61

61

Примечание к №23

Дом ли то мой синеет вдали?

Матушка! спаси твоего бедного сына! Матушка, материя Гоголя – это язык. Набоков иллюстрирует удивительную трансформационную способность гоголевского языка следующей цитатой из «Мёртвых душ»:

«Подъезжая к крыльцу, заметил он выглянувшие из окна почти в одно время два лица: женское в чепце, узкое, длинное, как огурец, и мужское, круглое, широкое, как молдавские тыквы, называемые горлянками, из которых делают на Руси балалайки (65), двухструнные лёгкие балалайки, красу и потеху ухватливого двадцатилетнего парня, мигача и щёголя, и подмигивающего и посвистывающего на белогрудых и белошейных девиц, собравшихся послушать его тихострунного треньканья».

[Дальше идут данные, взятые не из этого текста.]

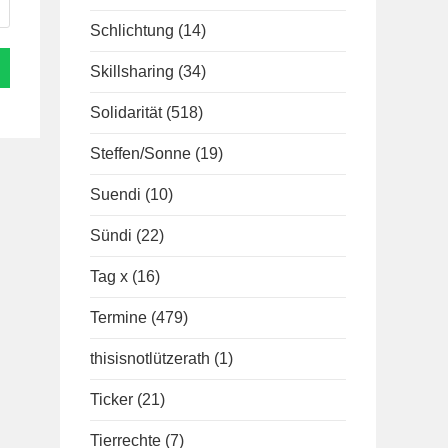
Schlichtung
(14)
Skillsharing
(34)
Solidarität
(518)
Steffen/Sonne
(19)
Suendi
(10)
Sündi
(22)
Tag x
(16)
Termine
(479)
thisisnotlützerath
(1)
Ticker
(21)
Tierrechte
(7)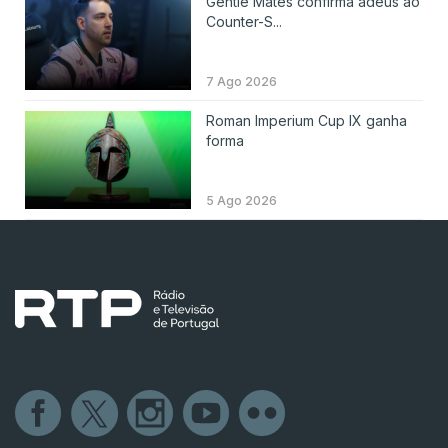
Gentle Mates confirma adeus ao
Counter-S...
7 Ago 2026
Roman Imperium Cup IX ganha
forma
5 Ago 2026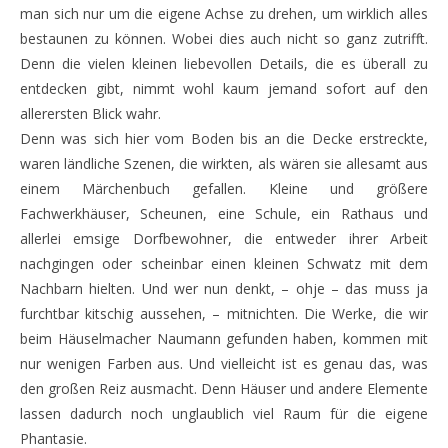
man sich nur um die eigene Achse zu drehen, um wirklich alles
bestaunen zu können. Wobei dies auch nicht so ganz zutrifft.
Denn die vielen kleinen liebevollen Details, die es überall zu
entdecken gibt, nimmt wohl kaum jemand sofort auf den
allerersten Blick wahr.
Denn was sich hier vom Boden bis an die Decke erstreckte,
waren ländliche Szenen, die wirkten, als wären sie allesamt aus
einem Märchenbuch gefallen. Kleine und größere
Fachwerkhäuser, Scheunen, eine Schule, ein Rathaus und
allerlei emsige Dorfbewohner, die entweder ihrer Arbeit
nachgingen oder scheinbar einen kleinen Schwatz mit dem
Nachbarn hielten. Und wer nun denkt, – ohje – das muss ja
furchtbar kitschig aussehen, – mitnichten. Die Werke, die wir
beim Häuselmacher Naumann gefunden haben, kommen mit
nur wenigen Farben aus. Und vielleicht ist es genau das, was
den großen Reiz ausmacht. Denn Häuser und andere Elemente
lassen dadurch noch unglaublich viel Raum für die eigene
Phantasie.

Язык уносит Гоголя, как осенний лист. Набоков с удивлением разбирает безумный характер гоголевского ассоциативного полета:

«Сложный манёвр, который выполняет эта фраза для того, чтобы из крепкой головы Собакевича вышел деревенский музыкант, имеет три стадии: сравнение головы с особой разновидностью тыквы, превращение этой тыквы в особый вид балалайки и, наконец, вручение этой балалайки деревенскому молодцу, который, сидя на бревне и скрестив ноги (в новеньких сапогах), принимается тихонечко на ней наигрывать, облепленный предвечерней мошкарой и деревенскими девушками».

(Характерно, что сам Набоков сознательно не удержался и присочинил сценку.)